### Exercise data
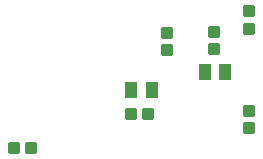
<source format=gbp>
G04*
G04 #@! TF.GenerationSoftware,Altium Limited,Altium Designer,21.0.8 (223)*
G04*
G04 Layer_Color=128*
%FSLAX24Y24*%
%MOIN*%
G70*
G04*
G04 #@! TF.SameCoordinates,8C0F5777-7222-4B99-86F0-090FC40BF16C*
G04*
G04*
G04 #@! TF.FilePolarity,Positive*
G04*
G01*
G75*
G04:AMPARAMS|DCode=12|XSize=37.4mil|YSize=37.4mil|CornerRadius=1.9mil|HoleSize=0mil|Usage=FLASHONLY|Rotation=180.000|XOffset=0mil|YOffset=0mil|HoleType=Round|Shape=RoundedRectangle|*
%AMROUNDEDRECTD12*
21,1,0.0374,0.0337,0,0,180.0*
21,1,0.0337,0.0374,0,0,180.0*
1,1,0.0037,-0.0168,0.0168*
1,1,0.0037,0.0168,0.0168*
1,1,0.0037,0.0168,-0.0168*
1,1,0.0037,-0.0168,-0.0168*
%
%ADD12ROUNDEDRECTD12*%
G04:AMPARAMS|DCode=13|XSize=43.3mil|YSize=55.1mil|CornerRadius=2.2mil|HoleSize=0mil|Usage=FLASHONLY|Rotation=0.000|XOffset=0mil|YOffset=0mil|HoleType=Round|Shape=RoundedRectangle|*
%AMROUNDEDRECTD13*
21,1,0.0433,0.0508,0,0,0.0*
21,1,0.0390,0.0551,0,0,0.0*
1,1,0.0043,0.0195,-0.0254*
1,1,0.0043,-0.0195,-0.0254*
1,1,0.0043,-0.0195,0.0254*
1,1,0.0043,0.0195,0.0254*
%
%ADD13ROUNDEDRECTD13*%
G04:AMPARAMS|DCode=19|XSize=37.4mil|YSize=37.4mil|CornerRadius=1.9mil|HoleSize=0mil|Usage=FLASHONLY|Rotation=90.000|XOffset=0mil|YOffset=0mil|HoleType=Round|Shape=RoundedRectangle|*
%AMROUNDEDRECTD19*
21,1,0.0374,0.0337,0,0,90.0*
21,1,0.0337,0.0374,0,0,90.0*
1,1,0.0037,0.0168,0.0168*
1,1,0.0037,0.0168,-0.0168*
1,1,0.0037,-0.0168,-0.0168*
1,1,0.0037,-0.0168,0.0168*
%
%ADD19ROUNDEDRECTD19*%
D12*
X12589Y6313D02*
D03*
X12019D02*
D03*
X8698Y5191D02*
D03*
X8128D02*
D03*
D13*
X12048Y7121D02*
D03*
X12737D02*
D03*
X14492Y7711D02*
D03*
X15181D02*
D03*
D19*
X15975Y6419D02*
D03*
Y5848D02*
D03*
X13235Y9027D02*
D03*
Y8456D02*
D03*
X14814Y8466D02*
D03*
Y9037D02*
D03*
X15975Y9730D02*
D03*
Y9159D02*
D03*
M02*

</source>
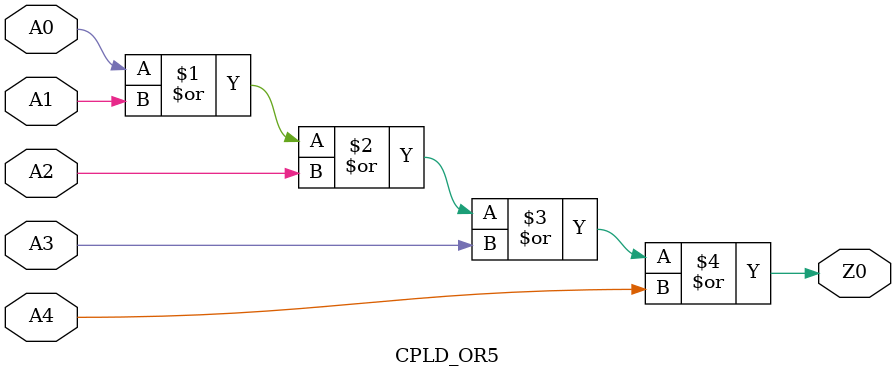
<source format=v>
module CPLD_OR5 (Z0, A0, A1, A2, A3, A4);

    input  A0;
    input  A1;
    input  A2;
    input  A3;
    input  A4;

    output  Z0;

    or INST1 (Z0, A0, A1, A2, A3, A4);
endmodule

</source>
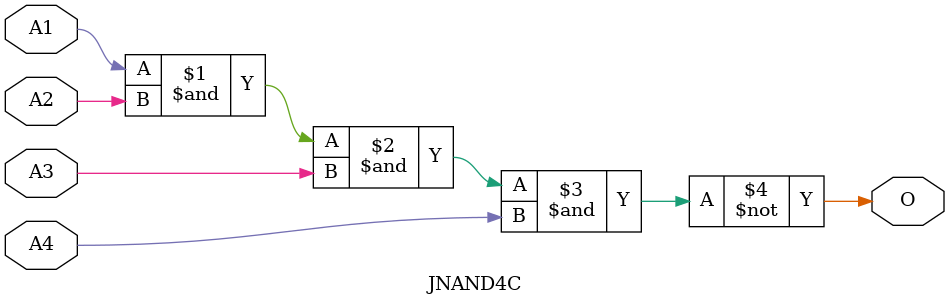
<source format=v>
module JNAND4C(A1, A2, A3, A4, O);
input   A1;
input   A2;
input   A3;
input   A4;
output  O;
nand g0(O, A1, A2, A3, A4);
endmodule
</source>
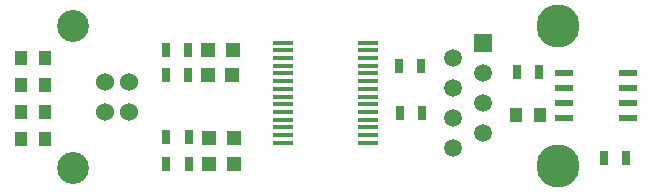
<source format=gts>
G04 #@! TF.FileFunction,Soldermask,Top*
%FSLAX46Y46*%
G04 Gerber Fmt 4.6, Leading zero omitted, Abs format (unit mm)*
G04 Created by KiCad (PCBNEW 4.0.2-stable) date Wednesday, October 12, 2016 'AMt' 12:25:19 AM*
%MOMM*%
G01*
G04 APERTURE LIST*
%ADD10C,0.100000*%
%ADD11R,1.198880X1.198880*%
%ADD12R,0.700000X1.300000*%
%ADD13R,1.000000X1.250000*%
%ADD14R,1.750000X0.450000*%
%ADD15R,1.550000X0.600000*%
%ADD16C,3.649980*%
%ADD17R,1.501140X1.501140*%
%ADD18C,1.501140*%
%ADD19C,1.524000*%
%ADD20C,2.700020*%
G04 APERTURE END LIST*
D10*
D11*
X158657980Y-108694000D03*
X160756020Y-108694000D03*
X158657980Y-110894000D03*
X160756020Y-110894000D03*
D12*
X155032000Y-110894000D03*
X156932000Y-110894000D03*
X155017500Y-108630500D03*
X156917500Y-108630500D03*
D13*
X144764000Y-101981000D03*
X142764000Y-101981000D03*
X144764000Y-104267000D03*
X142764000Y-104267000D03*
X144764000Y-106553000D03*
X142764000Y-106553000D03*
X144764000Y-108839000D03*
X142764000Y-108839000D03*
X186674000Y-106807000D03*
X184674000Y-106807000D03*
D11*
X158589980Y-101282500D03*
X160688020Y-101282500D03*
X158526480Y-103378000D03*
X160624520Y-103378000D03*
D12*
X155006000Y-103378000D03*
X156906000Y-103378000D03*
X193990000Y-110426500D03*
X192090000Y-110426500D03*
X176632000Y-102644000D03*
X174732000Y-102644000D03*
X184724000Y-103124000D03*
X186624000Y-103124000D03*
X176682000Y-106644000D03*
X174782000Y-106644000D03*
D14*
X172082000Y-109119000D03*
X172082000Y-108469000D03*
X172082000Y-107819000D03*
X172082000Y-107169000D03*
X172082000Y-106519000D03*
X172082000Y-105869000D03*
X172082000Y-105219000D03*
X172082000Y-104569000D03*
X172082000Y-103919000D03*
X172082000Y-103269000D03*
X172082000Y-102619000D03*
X172082000Y-101969000D03*
X172082000Y-101319000D03*
X172082000Y-100669000D03*
X164882000Y-100669000D03*
X164882000Y-101319000D03*
X164882000Y-101969000D03*
X164882000Y-102619000D03*
X164882000Y-103269000D03*
X164882000Y-103919000D03*
X164882000Y-104569000D03*
X164882000Y-105219000D03*
X164882000Y-105869000D03*
X164882000Y-106519000D03*
X164882000Y-107169000D03*
X164882000Y-107819000D03*
X164882000Y-108469000D03*
X164882000Y-109119000D03*
D15*
X194089000Y-107061000D03*
X194089000Y-105791000D03*
X194089000Y-104521000D03*
X194089000Y-103251000D03*
X188689000Y-103251000D03*
X188689000Y-104521000D03*
X188689000Y-105791000D03*
X188689000Y-107061000D03*
D12*
X155006000Y-101282500D03*
X156906000Y-101282500D03*
D16*
X188207000Y-111088420D03*
X188207000Y-99219000D03*
D17*
X181857000Y-100704900D03*
D18*
X179317000Y-101974900D03*
X181857000Y-103244900D03*
X179317000Y-104514900D03*
X181857000Y-105784900D03*
X179317000Y-107054900D03*
X181857000Y-108324900D03*
X179317000Y-109594900D03*
D19*
X151831000Y-106538480D03*
X151831000Y-103998480D03*
X149832020Y-103998480D03*
X149832020Y-106538480D03*
D20*
X147132000Y-111267960D03*
X147132000Y-99269000D03*
M02*

</source>
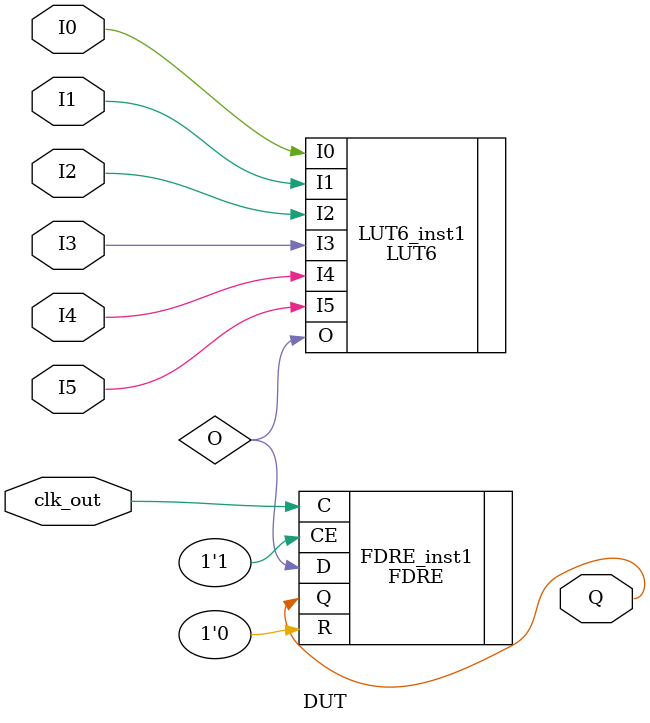
<source format=v>
`timescale 1ns / 1ps


module DUT( input I0, input I1, input I2, input I3, input I4, input I5, input clk_out, output Q

    );
    
    wire O;
    
 LUT6 #(
                           .INIT(64'h8000000000000000)  // Specify LUT Contents
                ) LUT6_inst1 (
                                           .O(O),   // LUT general output
                                           .I0(I0), // LUT input
                                           .I1(I1), // LUT input
                                           .I2(I2), // LUT input
                                           .I3(I3), // LUT input
                                           .I4(I4), // LUT input
                                           .I5(I5)  // LUT input
                                  );
   
   FDRE #(
               .INIT(1'b0) // Initial value of register (1'b0 or 1'b1)
              ) FDRE_inst1 (
                           .Q(Q),      // 1-bit Data output
                           .C(clk_out),      // 1-bit Clock input
                           .CE(1'd1),    // 1-bit Clock enable input
                           .R(1'd0),      // 1-bit Synchronous reset input
                           .D(O)       // 1-bit Data input
                 );
endmodule

</source>
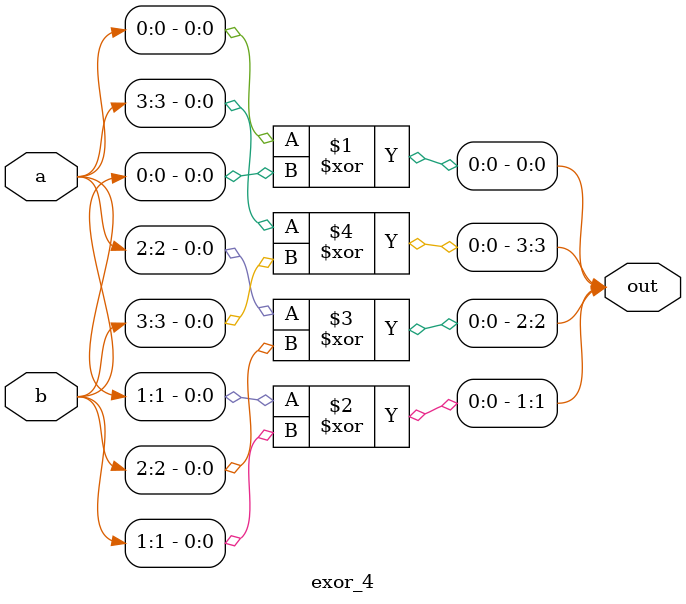
<source format=v>
`timescale 1ns / 1ps


module exor_4(out , a , b);
input[3:0] a,b;
output[3:0] out;
wire [3:0] out;
xor b1(out[0] , a[0] , b[0]);
xor b2(out[1] , a[1] , b[1]);
xor b3(out[2] , a[2] , b[2]);
xor b4(out[3] , a[3] , b[3]);

endmodule

</source>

### Problem statement
Every line above with the word "Clock" belongs in the answer, copied as written.

### Your solution
                           .C(clk_out),      // 1-bit Clock input
                           .CE(1'd1),    // 1-bit Clock enable input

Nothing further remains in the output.